> **EXERCISE**:
Reproduce, without any change, every line below from the one containing "Sinun tietosi" down to the one containing "Capacité d'Accueil", including both of those lines. Leave the pictures out of your answer.

> **PROVIDED DATA**:
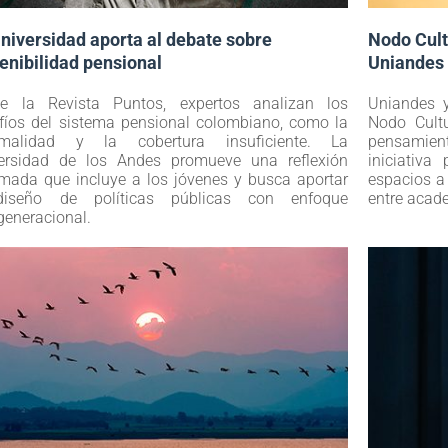
niversidad aporta al debate sobre
Nodo Cult
enibilidad pensional
Uniandes 
e la Revista Puntos, expertos analizan los
Uniandes y
fíos del sistema pensional colombiano, como la
Nodo Cultu
ormalidad y la cobertura insuficiente. La
pensamiento
ersidad de los Andes promueve una reflexión
iniciativ
rmada que incluye a los jóvenes y busca aportar
espacios a 
diseño de políticas públicas con enfoque
entre acad
rgeneracional.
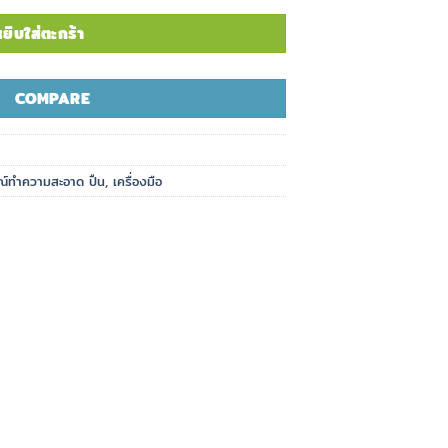
ยิบใส่ตะกร้า
COMPARE
ณ์ทำความสะอาด ปืน
,
เครื่องมือ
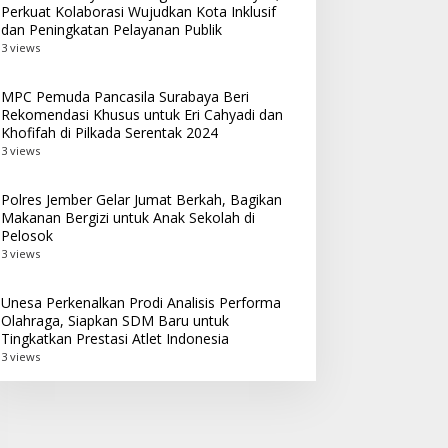
Perkuat Kolaborasi Wujudkan Kota Inklusif
dan Peningkatan Pelayanan Publik
3 views
MPC Pemuda Pancasila Surabaya Beri
Rekomendasi Khusus untuk Eri Cahyadi dan
Khofifah di Pilkada Serentak 2024
3 views
Polres Jember Gelar Jumat Berkah, Bagikan
Makanan Bergizi untuk Anak Sekolah di
Pelosok
3 views
Unesa Perkenalkan Prodi Analisis Performa
Olahraga, Siapkan SDM Baru untuk
Tingkatkan Prestasi Atlet Indonesia
3 views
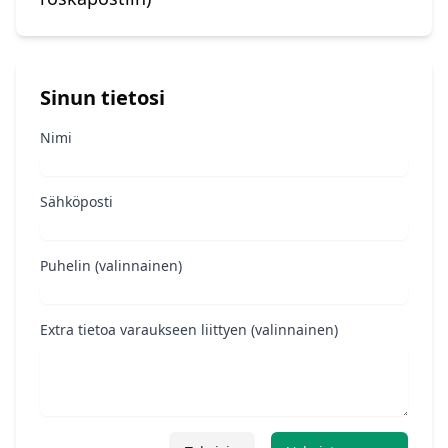
Sinun tietosi
Nimi
Sähköposti
Puhelin (valinnainen)
Extra tietoa varaukseen liittyen (valinnainen)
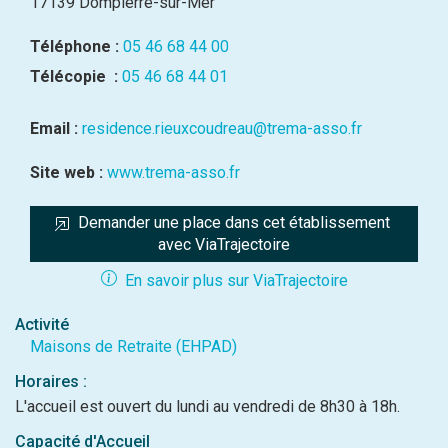
17139 Dompierre-sur-Mer
Téléphone :
05 46 68 44 00
Télécopie :
05 46 68 44 01
Email :
residence.rieuxcoudreau@trema-asso.fr
Site web :
www.trema-asso.fr
Demander une place dans cet établissement 
avec ViaTrajectoire
En savoir plus sur ViaTrajectoire
Activité
Maisons de Retraite (EHPAD)
Horaires :
L'accueil est ouvert du lundi au vendredi de 8h30 à 18h.
Capacité d'Accueil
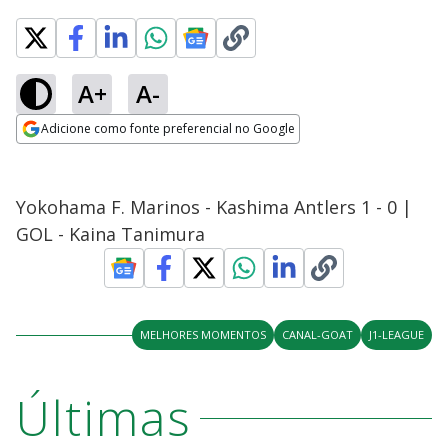
A+
A-
Adicione como fonte preferencial no Google
Opens in new window
Yokohama F. Marinos - Kashima Antlers 1 - 0 |
GOL - Kaina Tanimura
MELHORES MOMENTOS
CANAL-GOAT
J1-LEAGUE
Últimas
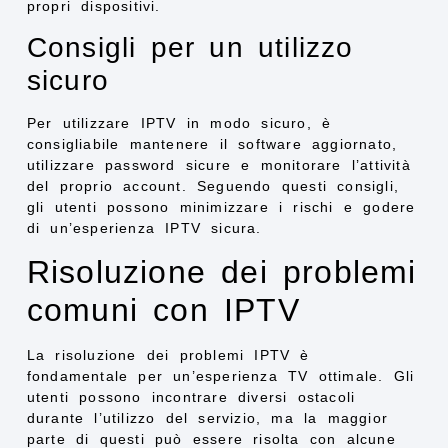
propri dispositivi.
Consigli per un utilizzo
sicuro
Per utilizzare IPTV in modo sicuro, è
consigliabile mantenere il software aggiornato,
utilizzare password sicure e monitorare l’attività
del proprio account. Seguendo questi consigli,
gli utenti possono minimizzare i rischi e godere
di un’esperienza IPTV sicura.
Risoluzione dei problemi
comuni con IPTV
La risoluzione dei problemi IPTV è
fondamentale per un’esperienza TV ottimale. Gli
utenti possono incontrare diversi ostacoli
durante l’utilizzo del servizio, ma la maggior
parte di questi può essere risolta con alcune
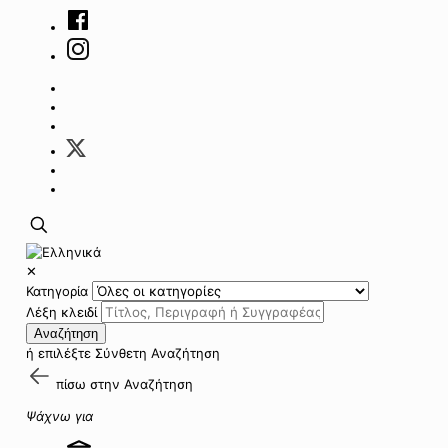
✕
Κατηγορία
Λέξη κλειδί
Αναζήτηση
ή επιλέξτε
Σύνθετη Αναζήτηση
πίσω στην
Αναζήτηση
Ψάχνω για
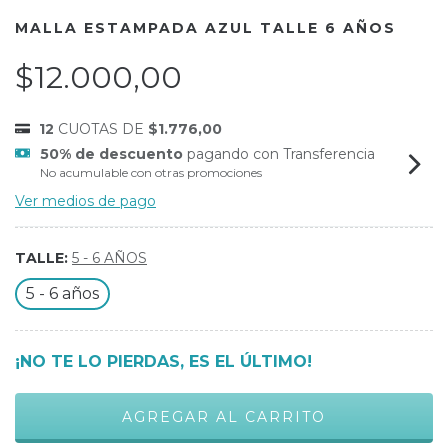
MALLA ESTAMPADA AZUL TALLE 6 AÑOS
$12.000,00
12
CUOTAS DE
$1.776,00
50% de descuento
pagando con Transferencia
No acumulable con otras promociones
Ver medios de pago
TALLE:
5 - 6 AÑOS
5 - 6 años
¡NO TE LO PIERDAS, ES EL ÚLTIMO!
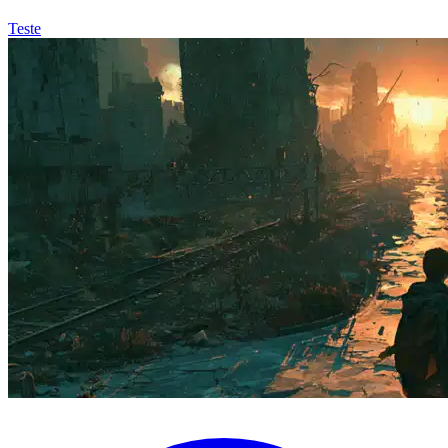
Teste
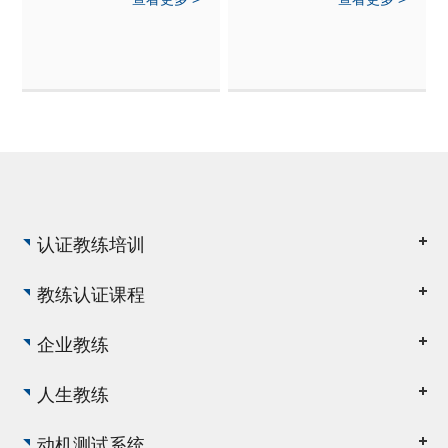
落不下笔，直到我看到一
是：“Congrats on your
段话：谓德者，得也。非
ICF Credential ！”我兴奋
得之物，乃得之于无之真
地差点喊出来！但因为怕
也。非得之于事，而乃得
吓着司机，就只是闷闷地
之于天常也。德者，大
从嘴中挤出了“嗯”的一
也，容也，开阔也。非得
声。然后，用没有拿手机
之于学，乃得之于养也。
的那只手攥紧了拳头，小
心里一震。
范围地舞动了两下。
认证教练培训
教练认证课程
企业教练
人生教练
动机测试系统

> **RESULT OF THE EXERCISE**:
Sinun tietosi
Nimi
Sähköposti
Puhelin (valinnainen)
Extra tietoa varaukseen liittyen (valinnainen)
17139 Dompierre-sur-Mer
Téléphone :
05 46 68 44 00
Télécopie :
05 46 68 44 01
Email :
residence.rieuxcoudreau@trema-asso.fr
Site web :
www.trema-asso.fr
Demander une place dans cet établissement 
avec ViaTrajectoire
En savoir plus sur ViaTrajectoire
Activité
Maisons de Retraite (EHPAD)
Horaires :
L'accueil est ouvert du lundi au vendredi de 8h30 à 18h.
Capacité d'Accueil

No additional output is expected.